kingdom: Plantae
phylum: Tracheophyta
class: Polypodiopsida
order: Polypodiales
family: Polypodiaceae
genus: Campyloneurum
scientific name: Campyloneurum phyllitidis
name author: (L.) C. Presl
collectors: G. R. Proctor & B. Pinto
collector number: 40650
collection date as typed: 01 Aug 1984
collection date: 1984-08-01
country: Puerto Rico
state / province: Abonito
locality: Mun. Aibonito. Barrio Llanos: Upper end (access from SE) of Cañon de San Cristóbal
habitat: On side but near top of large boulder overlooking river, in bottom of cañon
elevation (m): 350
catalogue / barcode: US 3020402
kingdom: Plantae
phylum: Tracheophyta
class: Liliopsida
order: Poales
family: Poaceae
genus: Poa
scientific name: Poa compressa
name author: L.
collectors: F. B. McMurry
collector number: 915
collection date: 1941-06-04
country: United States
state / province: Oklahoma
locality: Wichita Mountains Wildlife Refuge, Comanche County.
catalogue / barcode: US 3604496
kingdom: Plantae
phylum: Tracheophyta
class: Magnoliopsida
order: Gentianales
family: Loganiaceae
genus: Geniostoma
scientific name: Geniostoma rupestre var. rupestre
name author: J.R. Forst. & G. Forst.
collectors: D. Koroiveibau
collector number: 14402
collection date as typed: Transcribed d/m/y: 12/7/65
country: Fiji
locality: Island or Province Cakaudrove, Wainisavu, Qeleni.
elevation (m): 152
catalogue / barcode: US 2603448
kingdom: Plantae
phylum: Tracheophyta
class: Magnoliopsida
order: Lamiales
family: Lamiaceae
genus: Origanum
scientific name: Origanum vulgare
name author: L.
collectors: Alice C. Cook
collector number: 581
+ + +
• [Aim of the exercise]: Output the listing above as a Markdown table with two columns, Row and Entry. Number each nonblank line in sequence under Row and put that line's text under Entry.

• [The result]:
| Row | Entry |
|---|---|
| 1 | kingdom: Plantae |
| 2 | phylum: Tracheophyta |
| 3 | class: Polypodiopsida |
| 4 | order: Polypodiales |
| 5 | family: Polypodiaceae |
| 6 | genus: Campyloneurum |
| 7 | scientific name: Campyloneurum phyllitidis |
| 8 | name author: (L.) C. Presl |
| 9 | collectors: G. R. Proctor & B. Pinto |
| 10 | collector number: 40650 |
| 11 | collection date as typed: 01 Aug 1984 |
| 12 | collection date: 1984-08-01 |
| 13 | country: Puerto Rico |
| 14 | state / province: Abonito |
| 15 | locality: Mun. Aibonito. Barrio Llanos: Upper end (access from SE) of Cañon de San Cristóbal |
| 16 | habitat: On side but near top of large boulder overlooking river, in bottom of cañon |
| 17 | elevation (m): 350 |
| 18 | catalogue / barcode: US 3020402 |
| 19 | kingdom: Plantae |
| 20 | phylum: Tracheophyta |
| 21 | class: Liliopsida |
| 22 | order: Poales |
| 23 | family: Poaceae |
| 24 | genus: Poa |
| 25 | scientific name: Poa compressa |
| 26 | name author: L. |
| 27 | collectors: F. B. McMurry |
| 28 | collector number: 915 |
| 29 | collection date: 1941-06-04 |
| 30 | country: United States |
| 31 | state / province: Oklahoma |
| 32 | locality: Wichita Mountains Wildlife Refuge, Comanche County. |
| 33 | catalogue / barcode: US 3604496 |
| 34 | kingdom: Plantae |
| 35 | phylum: Tracheophyta |
| 36 | class: Magnoliopsida |
| 37 | order: Gentianales |
| 38 | family: Loganiaceae |
| 39 | genus: Geniostoma |
| 40 | scientific name: Geniostoma rupestre var. rupestre |
| 41 | name author: J.R. Forst. & G. Forst. |
| 42 | collectors: D. Koroiveibau |
| 43 | collector number: 14402 |
| 44 | collection date as typed: Transcribed d/m/y: 12/7/65 |
| 45 | country: Fiji |
| 46 | locality: Island or Province Cakaudrove, Wainisavu, Qeleni. |
| 47 | elevation (m): 152 |
| 48 | catalogue / barcode: US 2603448 |
| 49 | kingdom: Plantae |
| 50 | phylum: Tracheophyta |
| 51 | class: Magnoliopsida |
| 52 | order: Lamiales |
| 53 | family: Lamiaceae |
| 54 | genus: Origanum |
| 55 | scientific name: Origanum vulgare |
| 56 | name author: L. |
| 57 | collectors: Alice C. Cook |
| 58 | collector number: 581 |